IDEAS

BEYONCE AND THE REMAKING OF THE DIVA

a reflection on divas, class, race and a dying cultural narrative

By Immi Hill

That's our Star!
I’m going to start with a magic trick. So read carefully and don’t blink. Before you finish this essay, I’m going to make a major cultural narrative disappear before your eyes and replace it with a new one. I’ve warned you, it’s going to happen if you read on, and you’re going to want to read on because this is going to be about race and class and perfection and something we might call diva-ism.

Hello, Beyoncé!

Now, I’m not going to go on and on about how much I love Beyoncé; instead, I’m going to ask why? Why do I love this woman so much? Why her and why do so many feel the same as I do? I could say that I grew up in an inner-city community in a single parent household, but that wouldn’t come close to explaining the effect that Beyoncé has on me and clearly wouldn’t explain the unique hold she has on the general public who all have radically different upbringings from mine and each other. I’m not discounting my background. I’d like to think that the culture follows me and my desires, but as I’ll explain later it’s only part of the answer and is much more complex.

Always Beautiful
Let’s start out with an interesting fact. Inner-city women adore Beyoncé, but she is not urban at all. She’s an upper-middle class suburban girl from one of the many outlying communities around Houston, Texas. Here is a performer whose most loyal and adoring fans are at social and cultural odds with her. She is a representative of inner city black women and the only real connection she has with them is that she’s black. Now that used to mean a lot, in fact meant everything in America for African-Americans no matter their class, education and economic status, but as the most virulent aspects of racism have waned, identification has become more complex. In recent years the African-American community has fractured and split between the haves and the have-nots, just like white Americans. Eugene Robinson’s Disintegration is an attempt to catch this new reality for African-Americans. What’s clear is that you can no longer count on instant solidarity and yet that’s what Beyoncé has. The question is how does she overcome these new barriers with such ease and how does she stay real or, better put, stay relatable.

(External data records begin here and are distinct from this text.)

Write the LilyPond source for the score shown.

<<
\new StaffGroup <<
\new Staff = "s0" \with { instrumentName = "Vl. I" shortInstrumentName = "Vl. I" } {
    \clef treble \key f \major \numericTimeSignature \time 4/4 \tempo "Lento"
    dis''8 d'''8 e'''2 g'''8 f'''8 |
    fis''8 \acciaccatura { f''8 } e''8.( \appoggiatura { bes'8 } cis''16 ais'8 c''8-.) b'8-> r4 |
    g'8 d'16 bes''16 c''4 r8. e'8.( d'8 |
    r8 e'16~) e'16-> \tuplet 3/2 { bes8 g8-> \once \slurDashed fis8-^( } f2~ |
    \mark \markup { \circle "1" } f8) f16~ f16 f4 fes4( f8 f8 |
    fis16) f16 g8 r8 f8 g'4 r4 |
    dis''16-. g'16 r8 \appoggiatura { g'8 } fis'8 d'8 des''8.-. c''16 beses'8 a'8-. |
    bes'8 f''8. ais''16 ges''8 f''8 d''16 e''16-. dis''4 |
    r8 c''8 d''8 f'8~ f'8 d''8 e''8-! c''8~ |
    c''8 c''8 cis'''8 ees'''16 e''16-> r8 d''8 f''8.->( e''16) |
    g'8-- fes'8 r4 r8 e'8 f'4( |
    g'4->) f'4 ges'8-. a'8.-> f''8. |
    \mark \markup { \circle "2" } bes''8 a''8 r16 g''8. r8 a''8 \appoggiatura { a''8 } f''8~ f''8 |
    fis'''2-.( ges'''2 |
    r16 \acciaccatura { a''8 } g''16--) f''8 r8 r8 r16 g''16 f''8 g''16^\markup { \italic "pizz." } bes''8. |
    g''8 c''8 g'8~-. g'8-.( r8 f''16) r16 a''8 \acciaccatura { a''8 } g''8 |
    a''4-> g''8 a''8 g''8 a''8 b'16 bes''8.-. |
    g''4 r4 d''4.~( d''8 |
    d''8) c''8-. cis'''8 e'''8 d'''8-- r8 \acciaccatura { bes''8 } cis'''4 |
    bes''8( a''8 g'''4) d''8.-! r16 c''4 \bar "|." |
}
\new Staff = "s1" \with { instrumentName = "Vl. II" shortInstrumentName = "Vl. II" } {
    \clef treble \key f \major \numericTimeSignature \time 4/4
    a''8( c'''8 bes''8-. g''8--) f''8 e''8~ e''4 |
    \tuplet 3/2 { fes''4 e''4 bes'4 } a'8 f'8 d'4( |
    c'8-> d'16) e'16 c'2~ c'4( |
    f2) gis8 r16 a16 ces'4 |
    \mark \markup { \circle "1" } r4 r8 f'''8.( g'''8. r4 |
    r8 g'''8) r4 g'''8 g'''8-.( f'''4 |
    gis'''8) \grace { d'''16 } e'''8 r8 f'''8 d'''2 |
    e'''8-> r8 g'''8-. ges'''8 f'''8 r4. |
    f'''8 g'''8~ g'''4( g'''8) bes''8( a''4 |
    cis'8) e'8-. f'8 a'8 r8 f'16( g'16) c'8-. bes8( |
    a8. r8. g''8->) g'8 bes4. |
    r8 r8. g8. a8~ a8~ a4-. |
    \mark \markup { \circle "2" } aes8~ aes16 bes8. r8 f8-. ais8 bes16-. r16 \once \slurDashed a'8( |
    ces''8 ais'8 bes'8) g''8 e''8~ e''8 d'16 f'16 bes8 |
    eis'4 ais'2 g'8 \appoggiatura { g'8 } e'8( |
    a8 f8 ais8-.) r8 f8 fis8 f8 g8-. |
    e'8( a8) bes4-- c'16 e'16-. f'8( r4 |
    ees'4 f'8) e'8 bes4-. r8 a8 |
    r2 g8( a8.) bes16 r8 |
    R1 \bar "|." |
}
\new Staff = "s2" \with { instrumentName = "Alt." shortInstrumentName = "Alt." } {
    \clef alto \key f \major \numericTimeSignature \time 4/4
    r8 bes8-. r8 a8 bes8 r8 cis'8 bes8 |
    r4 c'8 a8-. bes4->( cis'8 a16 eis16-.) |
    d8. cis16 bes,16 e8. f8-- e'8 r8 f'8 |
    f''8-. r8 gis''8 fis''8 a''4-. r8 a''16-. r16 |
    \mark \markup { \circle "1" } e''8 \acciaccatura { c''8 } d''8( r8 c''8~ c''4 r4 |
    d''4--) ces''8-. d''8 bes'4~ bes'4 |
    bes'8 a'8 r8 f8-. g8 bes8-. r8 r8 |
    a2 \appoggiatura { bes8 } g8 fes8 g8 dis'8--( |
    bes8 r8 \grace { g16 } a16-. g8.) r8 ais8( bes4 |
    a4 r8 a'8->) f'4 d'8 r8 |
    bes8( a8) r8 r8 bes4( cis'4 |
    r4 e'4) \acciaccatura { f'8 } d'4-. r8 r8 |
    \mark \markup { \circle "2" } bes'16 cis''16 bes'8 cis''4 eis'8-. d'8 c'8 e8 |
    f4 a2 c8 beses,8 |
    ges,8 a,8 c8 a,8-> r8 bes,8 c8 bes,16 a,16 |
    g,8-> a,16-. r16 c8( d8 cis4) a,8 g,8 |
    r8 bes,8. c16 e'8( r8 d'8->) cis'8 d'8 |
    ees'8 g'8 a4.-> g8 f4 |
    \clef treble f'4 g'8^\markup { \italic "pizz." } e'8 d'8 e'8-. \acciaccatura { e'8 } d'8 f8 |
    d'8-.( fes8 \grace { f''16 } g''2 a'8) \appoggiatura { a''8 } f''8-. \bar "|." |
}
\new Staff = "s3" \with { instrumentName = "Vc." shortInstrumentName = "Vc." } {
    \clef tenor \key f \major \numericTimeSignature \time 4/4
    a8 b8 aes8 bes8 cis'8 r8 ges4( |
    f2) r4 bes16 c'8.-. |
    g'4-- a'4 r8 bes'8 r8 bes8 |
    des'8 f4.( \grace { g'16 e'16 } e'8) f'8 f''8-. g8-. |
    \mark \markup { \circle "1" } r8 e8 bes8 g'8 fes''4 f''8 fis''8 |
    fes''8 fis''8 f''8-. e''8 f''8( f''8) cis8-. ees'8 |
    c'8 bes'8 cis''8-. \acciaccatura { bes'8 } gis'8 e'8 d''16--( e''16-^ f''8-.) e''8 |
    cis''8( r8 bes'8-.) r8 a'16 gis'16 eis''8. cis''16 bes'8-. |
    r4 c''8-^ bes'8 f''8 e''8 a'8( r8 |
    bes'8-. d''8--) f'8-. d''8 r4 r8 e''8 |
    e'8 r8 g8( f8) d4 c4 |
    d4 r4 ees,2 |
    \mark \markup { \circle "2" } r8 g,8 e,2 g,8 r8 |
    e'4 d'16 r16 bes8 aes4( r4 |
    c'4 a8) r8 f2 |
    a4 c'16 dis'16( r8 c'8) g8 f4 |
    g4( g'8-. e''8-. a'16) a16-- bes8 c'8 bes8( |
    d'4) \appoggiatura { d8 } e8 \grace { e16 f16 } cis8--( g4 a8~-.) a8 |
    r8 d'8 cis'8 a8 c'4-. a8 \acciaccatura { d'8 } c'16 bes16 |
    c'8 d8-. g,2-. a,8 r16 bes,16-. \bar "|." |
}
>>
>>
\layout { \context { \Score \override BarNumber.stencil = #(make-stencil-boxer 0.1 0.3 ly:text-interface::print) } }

The secret lies in her perfection. There is something unreal about her perfection; of course, the idea of perfection is unreal itself! Still, Beyoncé is almost impossibly perfect. Her name rolls off the tongue with ease, it’s just French enough to be classy instead of crass. Imagine if her parents had named her Gertrude. She can sing, dance and on some occasions act (Austin Powers and Dreamgirls). Her public demeanor is calm, even when Kyane West is going nuts at the MTV awards on her supposed behalf. Again, her manner is not very urban streets, where her most rabid fan base comes from. She possesses and seems to fully inhabit perfect etiquette. In many ways, she is the perfect role model and beautiful in too many ways to count.

Now, I promised you that I would come back to the inner-city equation. The inner city is a noisy, wild, upbeat place. In most cases, the deeper you go, the wilder it gets and the issues of everyday survival become, unfortunately, an everyday issue. In the past century we have had many great African-American women who have eloquently sung about and expressed the problems and complexities of being black in American and especially being black and female. Some of these women become famous and some never break out into the mainstream and yet they do retain strong, local audiences who support them. Beyonce, who is essentially suburban, could have targeted a suburban audience, but instead she embraces both black women and her own blackness. She doesn’t have to and that makes her choices all the more powerful. This is the key to why inner-city African-American women love her so much, because Beyoncé has chosen to be with them. It is a graceful gesture and obviously deeply appreciated and makes everything that Beyoncé does doubly significant.

Look what Bobby did
In fact, her significance is so powerful that Beyoncé has changed a long-standing cultural narrative about powerful and talented black women or what we might call, “The Fall of the Diva.” We all know it and can tick off its well-worn elements: talented and driven young black woman rises to fame, meets a charismatic “bad” boy from the street who becomes her lover, manager, drug connection (after he hooks her) and eventual destroyer. Billie Holliday is the most famous, Whitney Houston the most tragic and Tina Turner a noted survivor. Beyoncé is beyond this narrative and has actually very publicly changed this long-standing and corrupt story. She did marry, a very smart, charismatic, streetwise rapper, Jay-Z, but he hasn’t brought her down. No, she has transformed him. Jay-Z was always smart, but look at what Beyoncé has done to him and you understand her perfection. If you didn’t know Jay-Z and saw him walking down the street, you would have a difficult time knowing that he was ever from the streets. He has been Beyoncéd: not neutered, that would be just as bad as the old narrative, but given a greater scope, a sense of a greater self.

We'll see you at the White House
I told you right from the beginning that you would see a major cultural narrative disappear and it has and it’s gone. I love Beyoncé, and the reason I can say that is that Beyoncé loves me, and many others that she could have rejected. That’s the key to her greatness, the grace to include people who could so easily be forgotten.